En bref, Dubaï est un paradis fiscal, sain et riche en défis, qui attire et mobilise des compétences humaines, des activités bien ciblées et productrices de plus-values importantes. Ce qui incite au développement technologique continu et à une productivité accrue, sur fond de concurrence. C’est un espace où l’obtention de visa, de permis de séjour et de travail, l’installation d’une ligne téléphonique, l’abonnement à une boîte postale, à titre d’exemple, n’exigent qu’une ou deux journées et se font à travers des procédures reposant sur des droits et non des personnes.
Malgré tous ces atouts et avantages, le miracle de Dubaï a ses propres limites.
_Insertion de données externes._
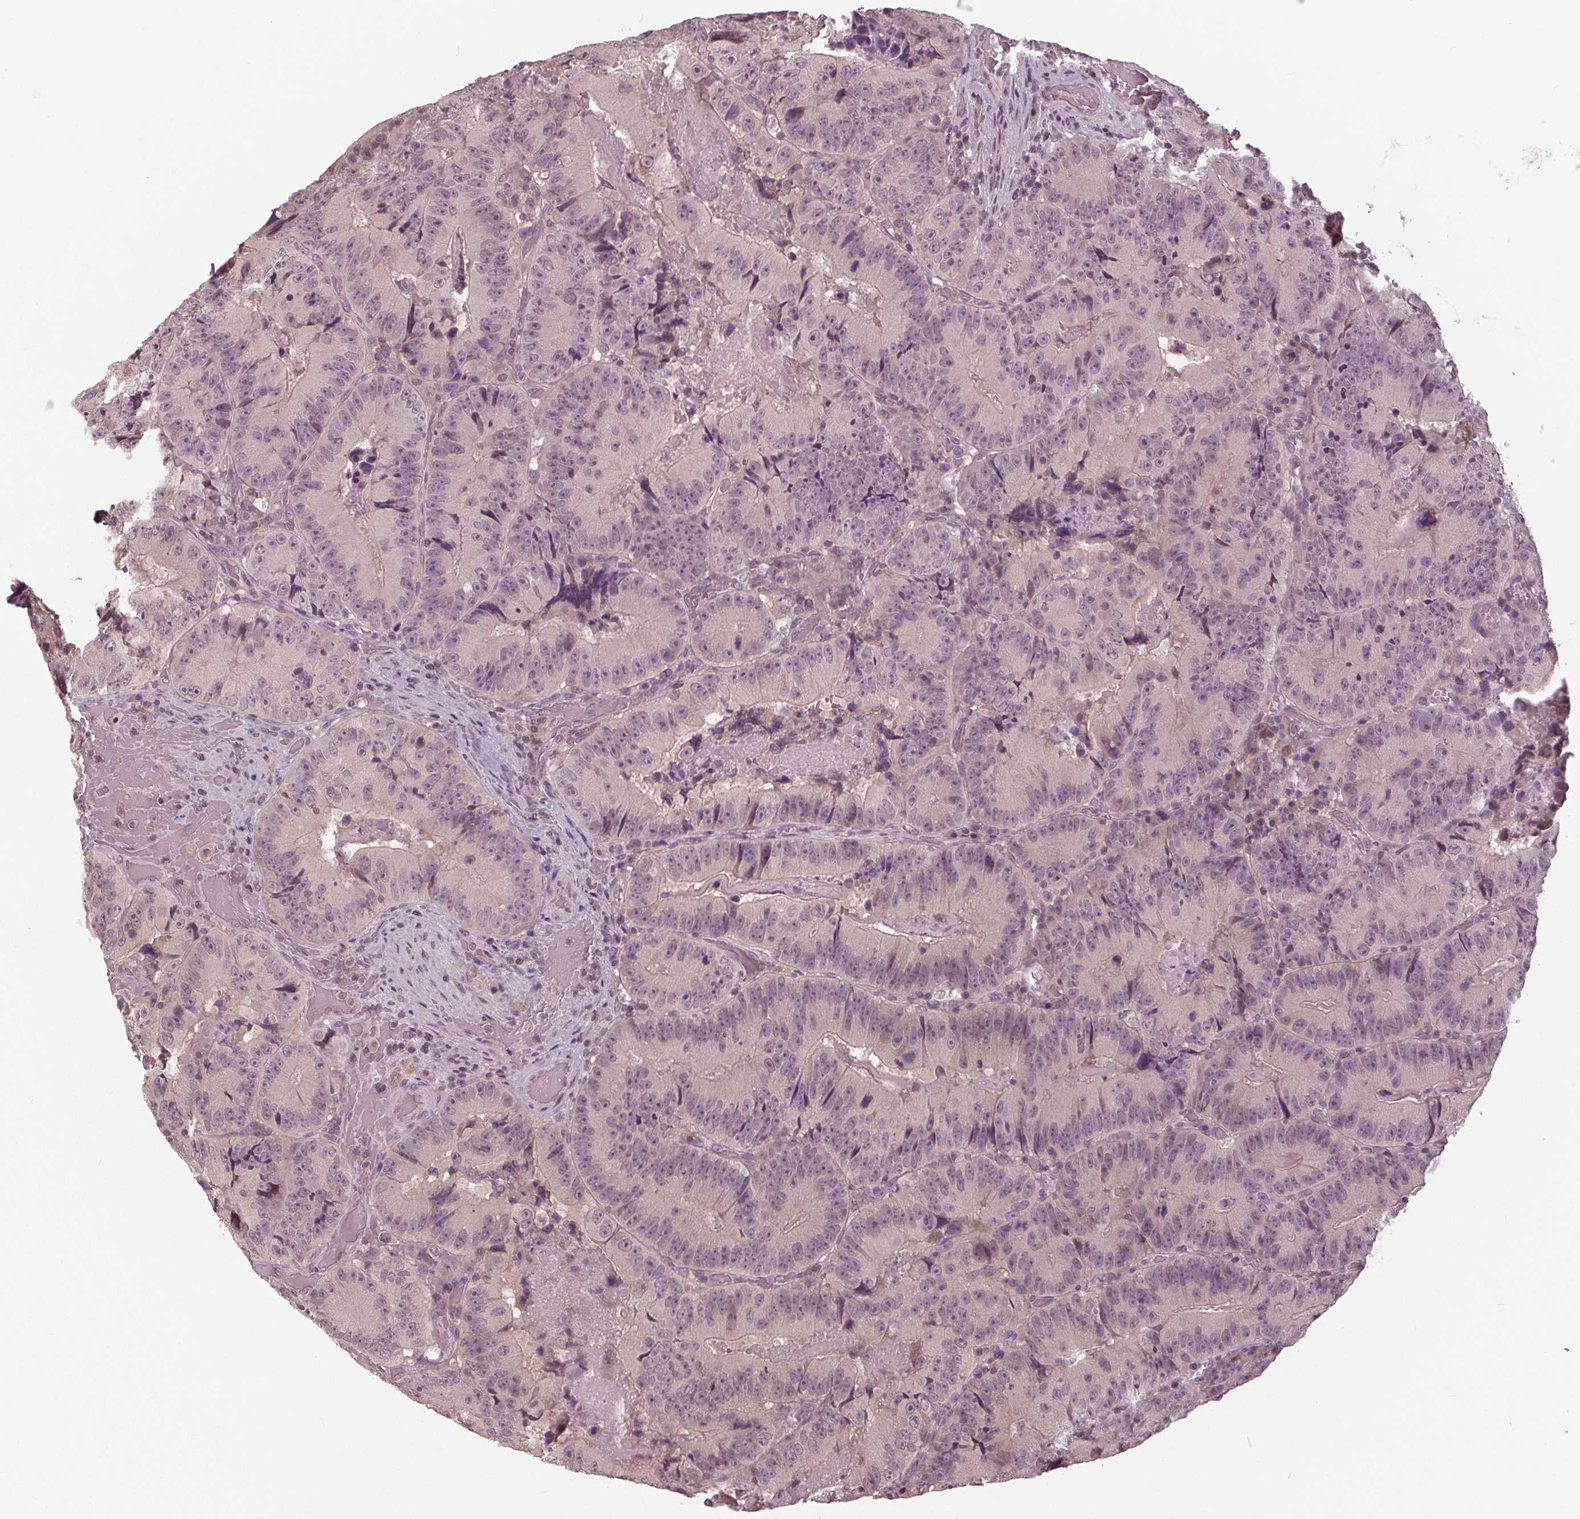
{"staining": {"intensity": "negative", "quantity": "none", "location": "none"}, "tissue": "colorectal cancer", "cell_type": "Tumor cells", "image_type": "cancer", "snomed": [{"axis": "morphology", "description": "Adenocarcinoma, NOS"}, {"axis": "topography", "description": "Colon"}], "caption": "Human colorectal adenocarcinoma stained for a protein using immunohistochemistry exhibits no positivity in tumor cells.", "gene": "SIGLEC6", "patient": {"sex": "female", "age": 86}}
D’abord, les principaux facteurs contribuant à ce miracle ne sont pas autochtones. C’est un développement en grande partie emprunté d’ailleurs, puisque plus de 80 % de la population résidente est constituée d’étrangers, vivant souvent en îlots, ayant le sentiment de transiter par le pays ou remplissant des missions ponctuelles et limitées dans le temps. En fait, il n’existe pas d’espaces publics – tels que vécus par exemple au Liban malgré les guerres – que dans les “mall”, hôtels et foires, alors que les rues manquent de vie et de communication. Il est vrai que le marketing et la promotion y sont très développés, mais la touche culturelle des classes moyennes fait défaut, à l’exception peut-être de certains îlots.
Malheureusement, le Liban qui jouait historiquement l’avantage comparatif des facteurs faisant défaut à Dubaï a été traumatisé au sens figuré et réel par les conflits internes des dernières années et surtout par l’absence de gouvernance. Et ce, malgré la qualité de ses ressources humaines et sa joie de vivre. Peut-on en tirer des leçons et inverser les vapeurs ?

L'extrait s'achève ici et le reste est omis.